Sofya’nın merkezinde olağandışı bir müze kapılarını açtı. Bir apartman dairesinde bulunuyor ve ziyaretçileri geçen yüzyılın 70 ve 80’lerinde vatandaşlarımızın yaşamına taşıyor. Bu dönem Bulgaristan’daki komünist rejimin ve Todor Jivkov’un yönetiminin son aşamasıdır. “Kızıl daire”–“ The Red Flat” , başkent Sofya içinde turları ile ünlü 365 Derneğinin vedükkan galerisi sahibi ve koleksiyoncu Valeri Gürov’un ortak projesidir.
Dairede bir oturma-yemek odası var. Oturma odası gece yatak odasına dönüşür. Bir çocuk odası, banyo, tuvalet ve mutfak bulunmaktadır. Örnek evde Petrovi ailesi “yaşıyor” – anne, baba ve oğulları. Aile, pek çok Bulgar ailesine benzemektedir. O aslında gerçek bir aile değil. Ama mümkün olduğunca çok şey anlatıyor ve insanlara bu geçmiş zaman hakkında bilgi veriyor.
Geçmiş dönemden sembolik eşyaları toplama çalışmaları bir yıl sürer. Ziyaretçiler eşyaları elinde tutabilir, gardırobu açabilir, gazete, kitap ve dergi okuma özgürlüğüne sahiptir. Mutfaktaki duvarı Lenin’li bir goblen süslüyor. Valeri Gürov anlatıyor:
“En kült eşyalar arasında iki televizyon var – Sofya 31 ve Sofya 85, 80’lerden tv programlarından alıntılar yayınlıyor. “Resprom” adlı radyo – gramofonumuz var. VEF radyosu da çok klasik bir radyodur. Ayrıca BNRünlü radyo programlarının sinyallerini verdi. “Mraz” buzdolabı, “Meçta” sobası, “Perla”çamaşır makinesi,boş bira ve limonata şişeleri, “Balkançe” çocuk bisikleti ve başka çocuk oyuncakları görebilirsiniz.”
Ziyaretçiler sıradan bir Bulgar ailesinin günlük yaşamı ve evdeki eşyalarla ilgili 46 öykü içeren ses rehberinden dinleyebilir. Öyküler Bulgarca ve İngilizce sunuluyor. Ziyaretçiler çok çeşitli şeyler öğrenebilirler, bir kişinin ayakkabılarını çıkarması gerekip gerekmediği, o sırada insanların ne yediği ve içtiği. Başka neler var bu dairede?
“Öncelikle yakın tarihimize ait bilgi.
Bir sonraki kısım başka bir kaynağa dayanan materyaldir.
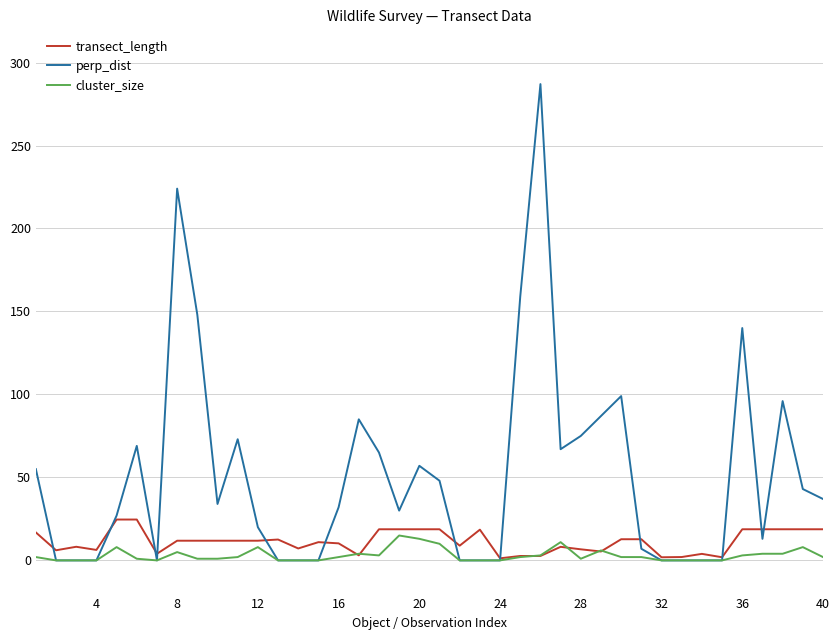

List the series in order of their overall mean, highest first.

perp_dist, transect_length, cluster_size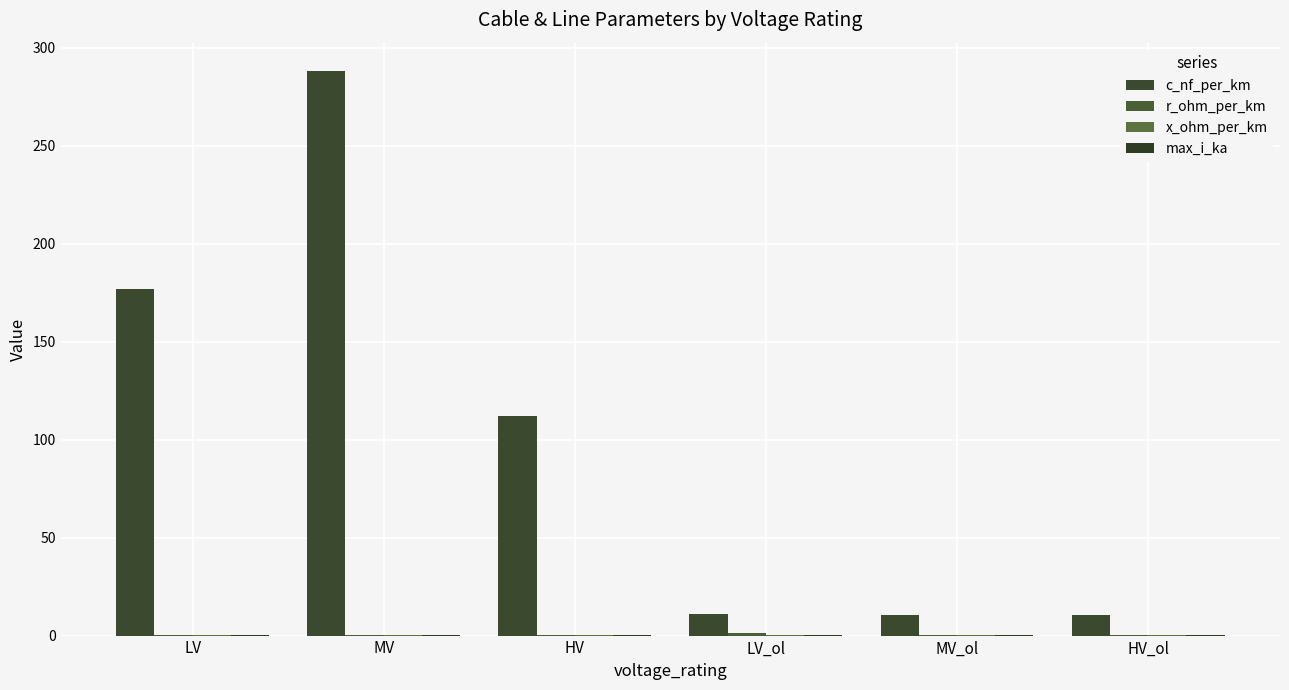

What is the minimum value shown in the chart?

0.1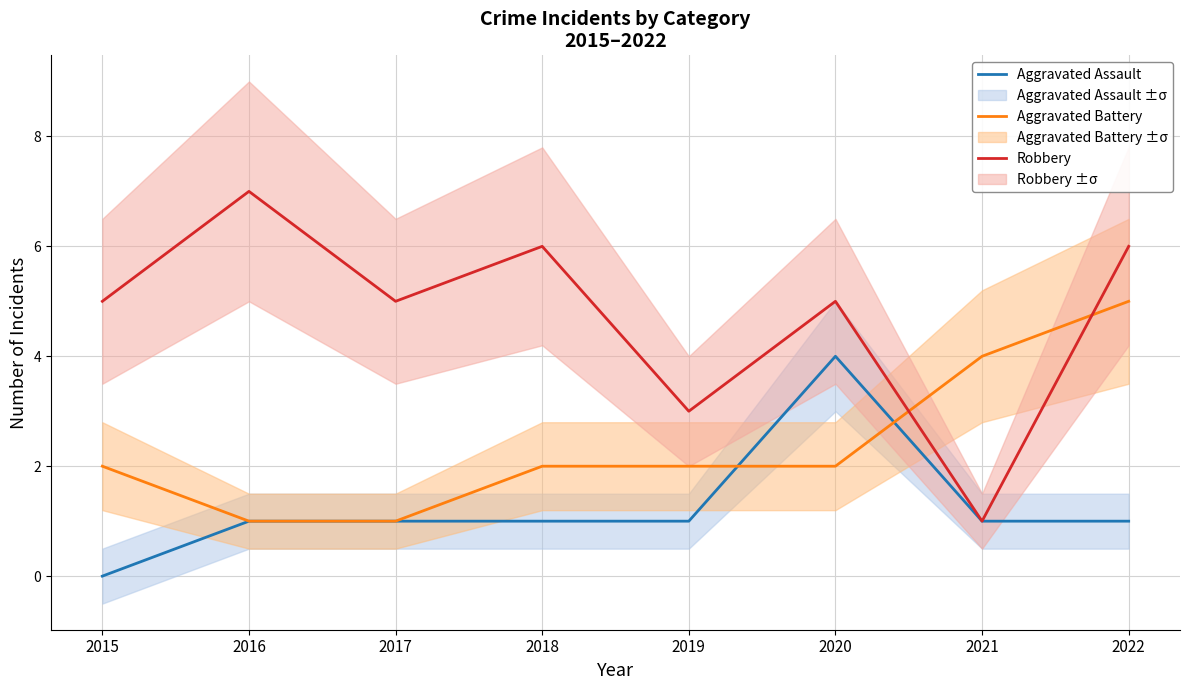

True or false: Robbery has more than 1 interior local peaks.

True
Günlük hayatımızda iz bırakan şeyleri duyabilir, görebilir. Yabancılar için elbette ki duygu farklı,Bulgarlar içindaha başka. Taraf tutmamaya ve en büyük uçları göstermemeye çalıştık, yani terör veya eğlence hakkında fazla bilgi yok. Tarihe olabildiğince hassas bir şekilde yaklaşmaya çalıştık.”
Valeri Gürov, ziyaretçilerin tepkisi sık sık gülümseme olduğunu, çoğunun bunları nineleri ve annelerinin evlerinde gördüklerini ekliyor:
“Ziyaretçilerin yaşlarına göre değişik anılara dönüyorlar. Çocukluk veya gençlik yıllarından anılar canlanmaktadır. Bazı şeyler unutulmuş, bazıları hiç görünmemiş. 1989’dan sonra doğanlar için, eşyaların birçoğu anlaşılmaz ve açıklanamaz – örneğin eski çevirmeli telefon.Yabancılar için, özellikle Doğu Avrupa dışındaki ülkelerden gelen insanlar çok değişik bir şekilde algılıyor bu daireyi. İlkemiz hakkında birkaç şeyi açıklamaya çalışıyorlar ve umarız bunu başarabiliyorlar.”
Müzenin ev sahipleri limonata, boza, “Etar” içeceği gibi o zamanki geleneksel ikramları sunarken misafirlerine zamanın lezzetlerini de tatma fırsatı sağlıyor.